- Born: August 13, 1959 (age 67) Kumamoto Prefecture
- Education: Tokyo University
- Occupations: Professor Manga critic Author

= Yukari Fujimoto =

Japanese academic

Yukari Fujimoto (藤本 由香里, Fujimoto Yukari) is a manga researcher and professor of global Japanese studies at Meiji University. She was born in Kumamoto Prefecture. She was an editor for Chikuma Shobō. She is a manga critic, gender theorist, author, and liberal feminist. She is a member of the Agency for Cultural Affairs awards selection committee. She is also a member of the Japanese National Diet Library legal deposit deliberation committee.

==History==
She graduated from Kumamoto City Toen Junior High School, Kumamoto Prefectural Kumamoto High School, and Tokyo University. She then went to work for the book publishing company Chikuma Shobō.

She teaches at Meiji Gakuin University, working on publications related to gender in manga. She was present for the formation of the Japan Society for Studies in Cartoon and Comics and also a member on the board of directors.

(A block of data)
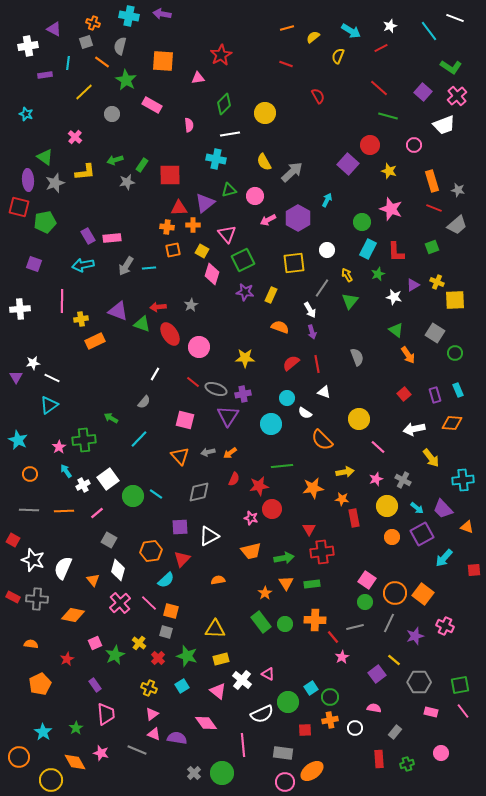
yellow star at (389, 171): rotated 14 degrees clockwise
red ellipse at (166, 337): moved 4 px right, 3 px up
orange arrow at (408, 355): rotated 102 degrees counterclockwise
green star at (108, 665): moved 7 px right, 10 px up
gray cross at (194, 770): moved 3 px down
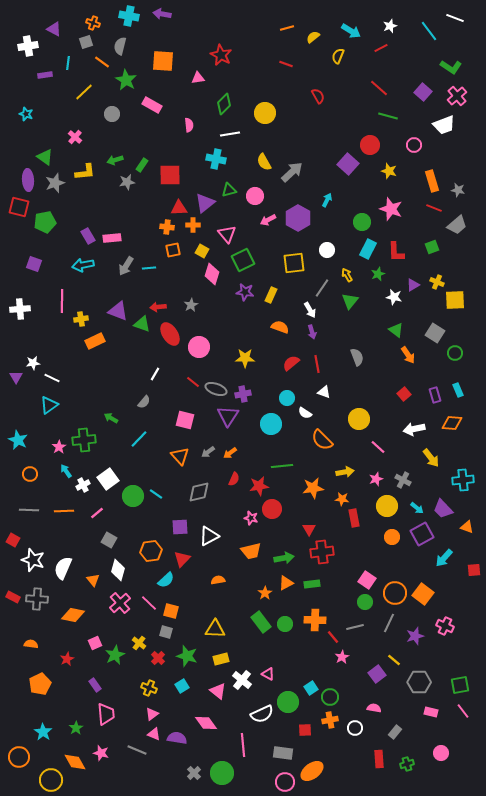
red star at (221, 55): rotated 15 degrees counterclockwise
gray arrow at (208, 452): rotated 24 degrees counterclockwise
orange triangle at (286, 583): rotated 35 degrees clockwise
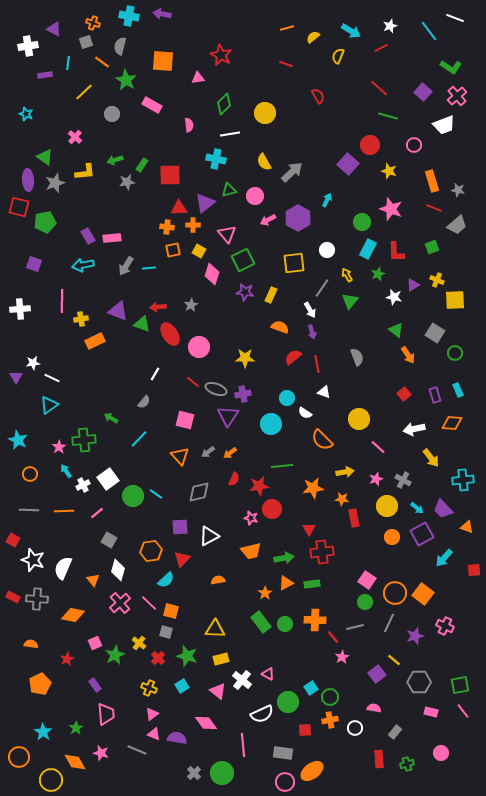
yellow square at (202, 251): moved 3 px left
yellow cross at (437, 282): moved 2 px up
red semicircle at (291, 363): moved 2 px right, 6 px up
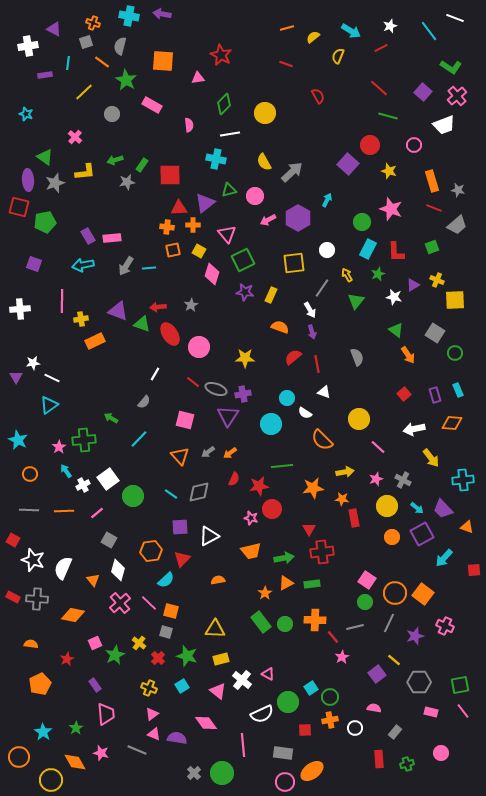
green triangle at (350, 301): moved 6 px right
cyan line at (156, 494): moved 15 px right
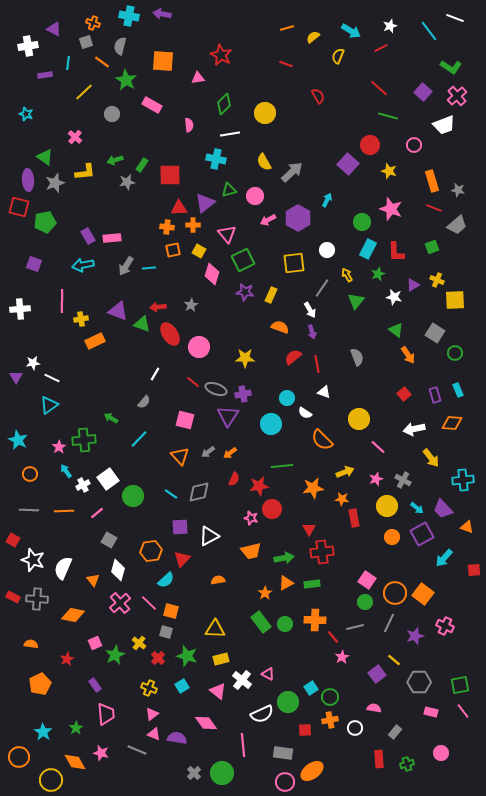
yellow arrow at (345, 472): rotated 12 degrees counterclockwise
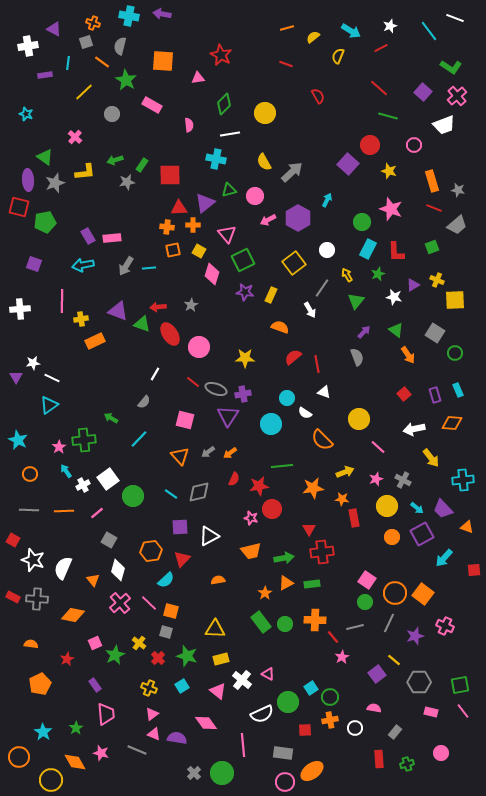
yellow square at (294, 263): rotated 30 degrees counterclockwise
purple arrow at (312, 332): moved 52 px right; rotated 120 degrees counterclockwise
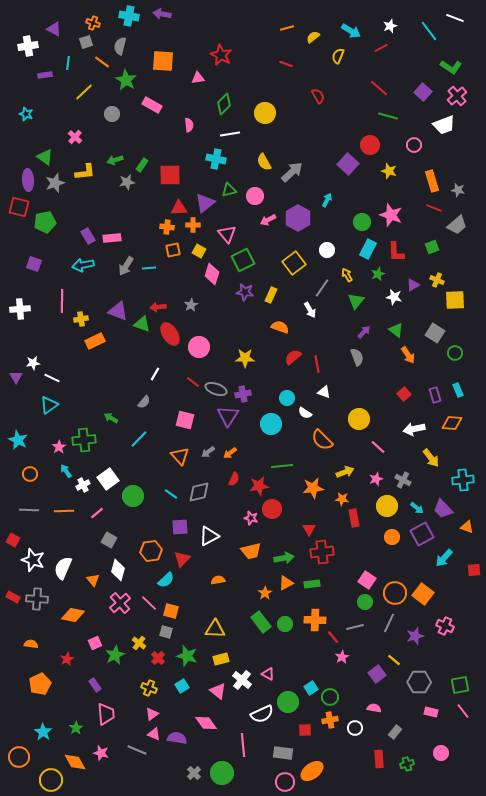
pink star at (391, 209): moved 6 px down
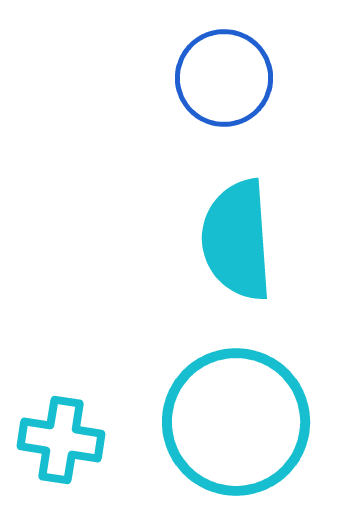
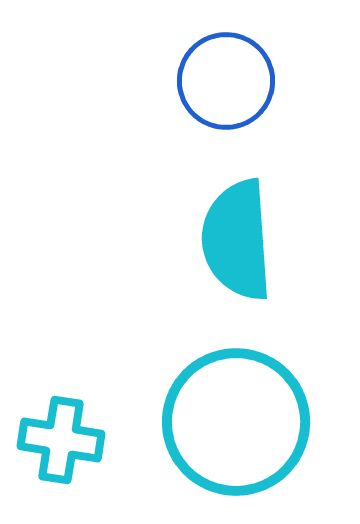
blue circle: moved 2 px right, 3 px down
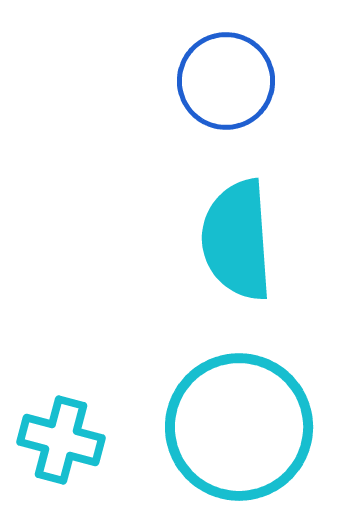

PROBLEM DESCRIPTION: Turn the paragraph in the Yukari Fujimoto profile that opens with "Yukari Fujimoto (藤本 由香里, Fujimoto Yukari) is a manga researcher" into a shorter bulleted list that keeps its main facts.

RESULT:
- Manga researcher and professor of global Japanese studies at Meiji University
- Born in Kumamoto Prefecture
- Former editor for Chikuma Shobō
- Manga critic, gender theorist, author, and liberal feminist
- Member of the Agency for Cultural Affairs awards selection committee
- Member of the Japanese National Diet Library legal deposit deliberation committee